» **WHAT YOU WILL DO**:
Put every line of the material below into a JSON list of strings, with one string per line and no entries for blank lines.

» **PROVIDED RECORDS**:
--- START ---
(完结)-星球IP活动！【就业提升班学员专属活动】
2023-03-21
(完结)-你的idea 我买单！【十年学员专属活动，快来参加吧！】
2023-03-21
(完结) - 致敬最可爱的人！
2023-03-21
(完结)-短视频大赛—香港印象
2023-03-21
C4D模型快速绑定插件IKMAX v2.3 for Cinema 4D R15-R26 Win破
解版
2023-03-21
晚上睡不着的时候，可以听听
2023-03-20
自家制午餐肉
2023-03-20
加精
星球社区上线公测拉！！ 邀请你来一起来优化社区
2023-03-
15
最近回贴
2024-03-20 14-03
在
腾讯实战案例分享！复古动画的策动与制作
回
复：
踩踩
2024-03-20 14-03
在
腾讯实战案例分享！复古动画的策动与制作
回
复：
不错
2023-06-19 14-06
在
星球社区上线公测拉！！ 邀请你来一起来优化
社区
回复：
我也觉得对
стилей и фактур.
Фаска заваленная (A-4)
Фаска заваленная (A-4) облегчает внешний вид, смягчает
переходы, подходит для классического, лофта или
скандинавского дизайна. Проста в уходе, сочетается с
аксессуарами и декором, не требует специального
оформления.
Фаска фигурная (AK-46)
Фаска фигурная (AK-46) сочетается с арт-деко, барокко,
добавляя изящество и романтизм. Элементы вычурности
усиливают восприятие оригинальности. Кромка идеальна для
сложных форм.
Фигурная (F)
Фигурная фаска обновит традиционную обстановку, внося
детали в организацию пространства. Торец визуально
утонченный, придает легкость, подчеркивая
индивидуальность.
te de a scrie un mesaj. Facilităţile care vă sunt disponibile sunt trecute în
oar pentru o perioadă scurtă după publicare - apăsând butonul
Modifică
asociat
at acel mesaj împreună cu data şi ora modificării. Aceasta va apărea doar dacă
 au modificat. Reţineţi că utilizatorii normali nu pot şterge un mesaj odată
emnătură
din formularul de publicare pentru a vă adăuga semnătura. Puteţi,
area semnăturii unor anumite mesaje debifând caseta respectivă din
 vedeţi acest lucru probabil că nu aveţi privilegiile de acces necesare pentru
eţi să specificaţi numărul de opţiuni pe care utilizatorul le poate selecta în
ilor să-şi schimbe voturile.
--- END ---
» **THE ANSWER**:
[
  "(完结)-星球IP活动！【就业提升班学员专属活动】",
  "2023-03-21",
  "(完结)-你的idea 我买单！【十年学员专属活动，快来参加吧！】",
  "2023-03-21",
  "(完结) - 致敬最可爱的人！",
  "2023-03-21",
  "(完结)-短视频大赛—香港印象",
  "2023-03-21",
  "C4D模型快速绑定插件IKMAX v2.3 for Cinema 4D R15-R26 Win破",
  "解版",
  "2023-03-21",
  "晚上睡不着的时候，可以听听",
  "2023-03-20",
  "自家制午餐肉",
  "2023-03-20",
  "加精",
  "星球社区上线公测拉！！ 邀请你来一起来优化社区",
  "2023-03-",
  "15",
  "最近回贴",
  "2024-03-20 14-03",
  "在",
  "腾讯实战案例分享！复古动画的策动与制作",
  "回",
  "复：",
  "踩踩",
  "2024-03-20 14-03",
  "在",
  "腾讯实战案例分享！复古动画的策动与制作",
  "回",
  "复：",
  "不错",
  "2023-06-19 14-06",
  "在",
  "星球社区上线公测拉！！ 邀请你来一起来优化",
  "社区",
  "回复：",
  "我也觉得对",
  "стилей и фактур.",
  "Фаска заваленная (A-4)",
  "Фаска заваленная (A-4) облегчает внешний вид, смягчает",
  "переходы, подходит для классического, лофта или",
  "скандинавского дизайна. Проста в уходе, сочетается с",
  "аксессуарами и декором, не требует специального",
  "оформления.",
  "Фаска фигурная (AK-46)",
  "Фаска фигурная (AK-46) сочетается с арт-деко, барокко,",
  "добавляя изящество и романтизм. Элементы вычурности",
  "усиливают восприятие оригинальности. Кромка идеальна для",
  "сложных форм.",
  "Фигурная (F)",
  "Фигурная фаска обновит традиционную обстановку, внося",
  "детали в организацию пространства. Торец визуально",
  "утонченный, придает легкость, подчеркивая",
  "индивидуальность.",
  "te de a scrie un mesaj. Facilităţile care vă sunt disponibile sunt trecute în",
  "oar pentru o perioadă scurtă după publicare - apăsând butonul",
  "Modifică",
  "asociat",
  "at acel mesaj împreună cu data şi ora modificării. Aceasta va apărea doar dacă",
  " au modificat. Reţineţi că utilizatorii normali nu pot şterge un mesaj odată",
  "emnătură",
  "din formularul de publicare pentru a vă adăuga semnătura. Puteţi,",
  "area semnăturii unor anumite mesaje debifând caseta respectivă din",
  " vedeţi acest lucru probabil că nu aveţi privilegiile de acces necesare pentru",
  "eţi să specificaţi numărul de opţiuni pe care utilizatorul le poate selecta în",
  "ilor să-şi schimbe voturile."
]